These Sriracha Deviled Eggs have a tangy filling while remaining silky smooth and luscious. A requirement for deviled eggs is a good amount of tanginess and acid in the mix. You need to add a bite to them to offset the inherently rich egg yolks. Often that would be mustard, but these little “devils” use one of my favorite condiments, Sriracha.
They are pretty much a staple for Easter Sunday in our house, and most years I’ll try a riff on the old classic. Presentation makes or breaks the recipe, so don’t forget that the devil’s in the details when plating up the eggs. A flourish of slanted scallion slices not only adds a nice pop of spring green color, but also a tangy bite and a bit of texture.
My original intent was to use a star tip with the pastry bag but the mixture was too fluid and the shape wouldn’t have held up, so I used a large circle tip.
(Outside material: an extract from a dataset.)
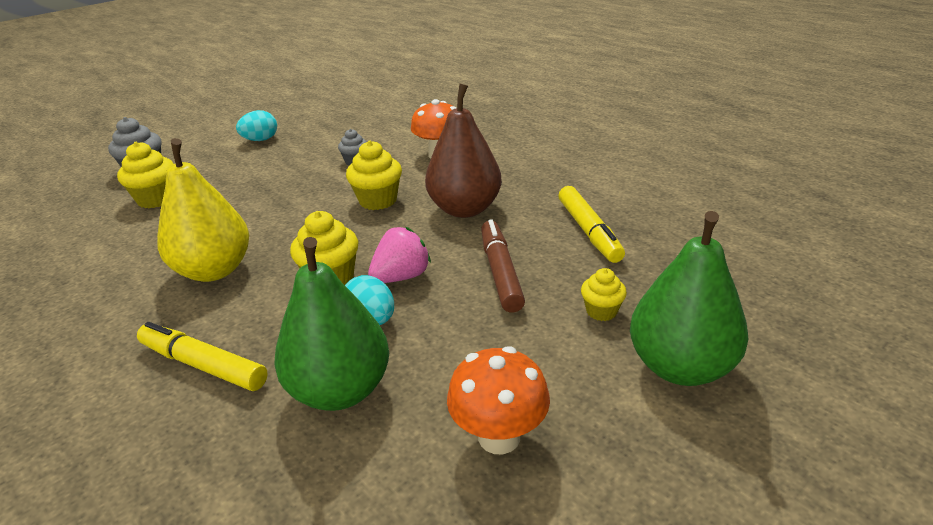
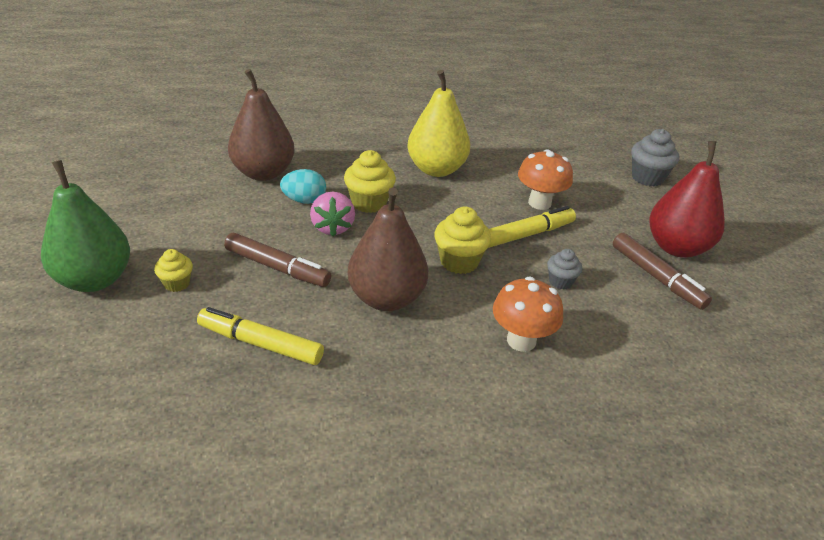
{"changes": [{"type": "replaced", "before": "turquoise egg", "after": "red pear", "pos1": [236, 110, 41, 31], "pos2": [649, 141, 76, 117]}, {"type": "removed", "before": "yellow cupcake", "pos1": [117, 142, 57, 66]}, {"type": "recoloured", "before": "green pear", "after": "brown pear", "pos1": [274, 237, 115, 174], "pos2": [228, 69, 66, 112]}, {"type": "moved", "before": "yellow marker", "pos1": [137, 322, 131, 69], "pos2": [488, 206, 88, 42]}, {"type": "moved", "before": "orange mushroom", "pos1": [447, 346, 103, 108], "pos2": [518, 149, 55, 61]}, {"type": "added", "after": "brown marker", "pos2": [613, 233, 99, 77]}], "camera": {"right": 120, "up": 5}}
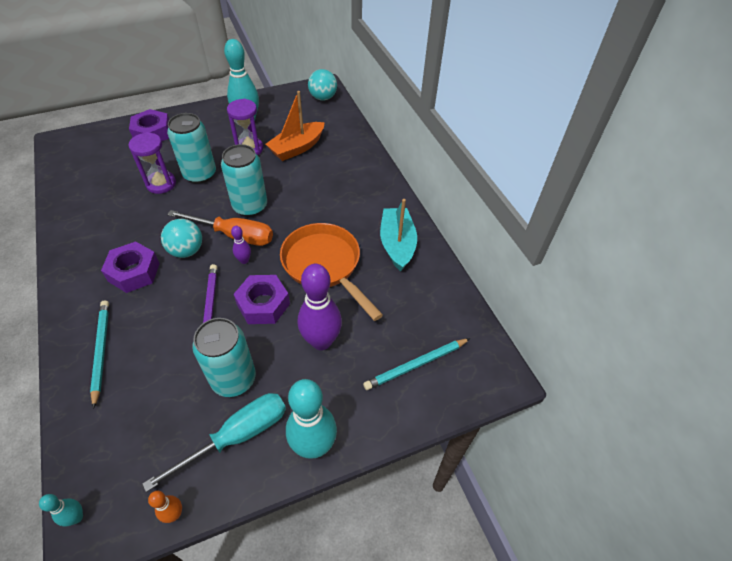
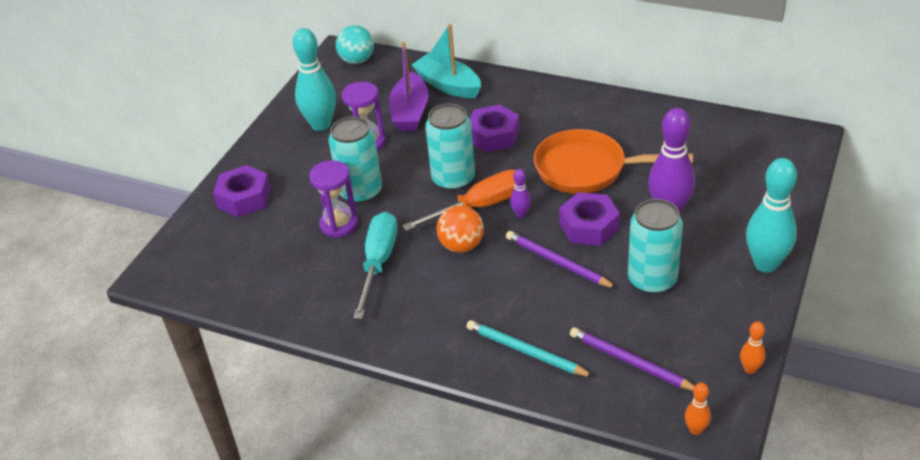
{"changes": [{"type": "recoloured", "before": "orange boat", "after": "purple boat", "pos1": [266, 91, 59, 70], "pos2": [389, 41, 40, 90]}, {"type": "moved", "before": "turquoise boat", "pos1": [380, 199, 37, 72], "pos2": [411, 24, 70, 74]}, {"type": "recoloured", "before": "turquoise ball", "after": "orange ball", "pos1": [161, 219, 41, 39], "pos2": [436, 205, 48, 48]}, {"type": "moved", "before": "purple nut", "pos1": [101, 241, 59, 52], "pos2": [470, 104, 50, 49]}, {"type": "removed", "before": "turquoise pencil", "pos1": [363, 338, 107, 52]}, {"type": "moved", "before": "turquoise screwdriver", "pos1": [142, 393, 144, 99], "pos2": [353, 212, 45, 107]}, {"type": "recoloured", "before": "turquoise bowling pin", "after": "orange bowling pin", "pos1": [39, 494, 44, 32], "pos2": [685, 382, 26, 53]}, {"type": "added", "after": "purple pencil", "pos2": [570, 327, 125, 64]}], "camera": {"right": -40, "up": -10}}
Russ and I both agreed that the addition of two tablespoons of olive oil was way too much which produced a limp blend. I adjusted the list below to indicate using only one teaspoon oil for a firmer batter.
As a substitute for the pickle juice I incorporated cornichon juice, which is basically the same thing. Enjoy!
Sriracha Deviled Eggs
- 12 large eggs, hard boiled and peeled
- 1/2 cup mayonnaise
- 1 teaspoon olive oil
- 2 teaspoons pickle juice (not sweet)
- 2 teaspoons Sriracha
- Salt and pepper to taste
- Greens of 2 scallions, sliced at a slant, as garnish
- Light dash of paprika, as garnish
- Hard boil the eggs your preferred method. (We use a pressure cooker and they come out perfect.)
- Halve the eggs and scoop out the yolks and transfer them to a mixing bowl.
- Add the mayonnaise, olive oil, pickle juice, Sriracha and a few pinches of salt. Blend with a hand mixer until creamy. Give it a taste, and adjust the seasonings to your preference.
- Transfer the filling into a piping bag (fitted with a star tip for the fluted effect) and fill the egg whites with the mixture.
- Garnish with a sprinkling of some sliced scallions and a dash of paprika.